Siamo a un nodo cruciale, quello che riguarda la storia e la memoria. In un’Italia dove un autorevole personaggio pubblico, titolare di un altissimo ruolo istituzionale in Europa, definisce candidamente la congiura mussoliniana per uccidere Giacomo Matteotti una “drammatica vicenda” e poi, per correre ai ripari, ammette di “aver sbagliato con l’italiano”, emerge un deficit a dir poco enorme di consapevolezza storica e coscienza nazionale. La frase, ahinoi, è abusata, ma dal momento che nulla di meglio è stato trovato, lo si ripete ancora una volta.

Siamo in presenza di un velenoso processo di “banalizzazione del male”. Conseguenza di due dinamiche convergenti che finiscono per coincidere in un solo fenomeno: l’immediatismo nella cultura e nella politica.

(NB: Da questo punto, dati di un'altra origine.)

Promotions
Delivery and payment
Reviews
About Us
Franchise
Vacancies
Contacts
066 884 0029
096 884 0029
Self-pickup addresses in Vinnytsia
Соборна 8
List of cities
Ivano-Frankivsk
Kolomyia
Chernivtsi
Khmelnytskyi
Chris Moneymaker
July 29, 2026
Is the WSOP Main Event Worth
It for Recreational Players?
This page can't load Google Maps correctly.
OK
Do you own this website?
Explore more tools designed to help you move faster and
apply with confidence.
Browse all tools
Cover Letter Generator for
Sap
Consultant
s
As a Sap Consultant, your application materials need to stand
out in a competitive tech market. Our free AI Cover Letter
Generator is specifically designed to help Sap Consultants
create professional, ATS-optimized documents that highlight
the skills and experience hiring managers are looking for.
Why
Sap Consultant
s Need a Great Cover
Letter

L’intera elaborazione intellettuale e l’intera attività politica sembrano concentrarsi sul presente, e sul presente soltanto, circoscritte in una dimensione di cortissimo respiro e brevissimo sguardo. Così il sovranismo del senso comune alimenta e viene a sua volta alimentato dal sovranismo dell’azione pubblica. Per smontare questo dispositivo, è necessario un impegno aspro e costante. L’Unar vuole contribuirvi, in particolare durante questa settimana, con delle iniziative che ricolleghino intimamente passato e presente. E il presente dell’immigrazione, in Italia, non è fatto solo di allarmi sociali e campagne d’odio, di mobilitazione reazionaria contro i fantasmi dell’“invasione” e di appelli immaginifici allo scenario della “sostituzione etnica coordinata dall’Unione Europea”.

Al contrario, ci sono in Italia milioni di stranieri regolari che vivono in una condizione di relativa integrazione e, tra essi, 900mila minori che frequentano le scuole pubbliche. E c’è una leva di giovani di seconda generazione, che pensano in italiano oltre che nella lingua dei loro genitori, che scrivono, si dedicano alle arti figurative, fanno teatro, cinema, musica.

Mercoledì e giovedì prossimi, negli spazi della Città dell’Altra Economia, a Roma, il festival “A ciascuno piace l’altro” offrirà loro un’occasione e un pubblico. Se è vero che le società si costruiscono prima di tutto dentro il proprio immaginario, e se questo è la sorgente originaria da cui possono emanarsi le forme che si decide di dare a se stessi per nutrire la vita, la propria e quella altrui, per approfondirla, per portare, infine, l’avventura umana e sociale su un altro livello – come ci ha insegnato Felwine Sarr – allora il 20 e 21 marzo nell’ambito di quel festival sarà possibile incontrare un capitale simbolico, intellettuale e artistico. Capitale che potrà concorrere a costruire un progetto di società, di convivenza, di civiltà. Che, insomma, sarà capace, se lo si vuole, di costruire un futuro.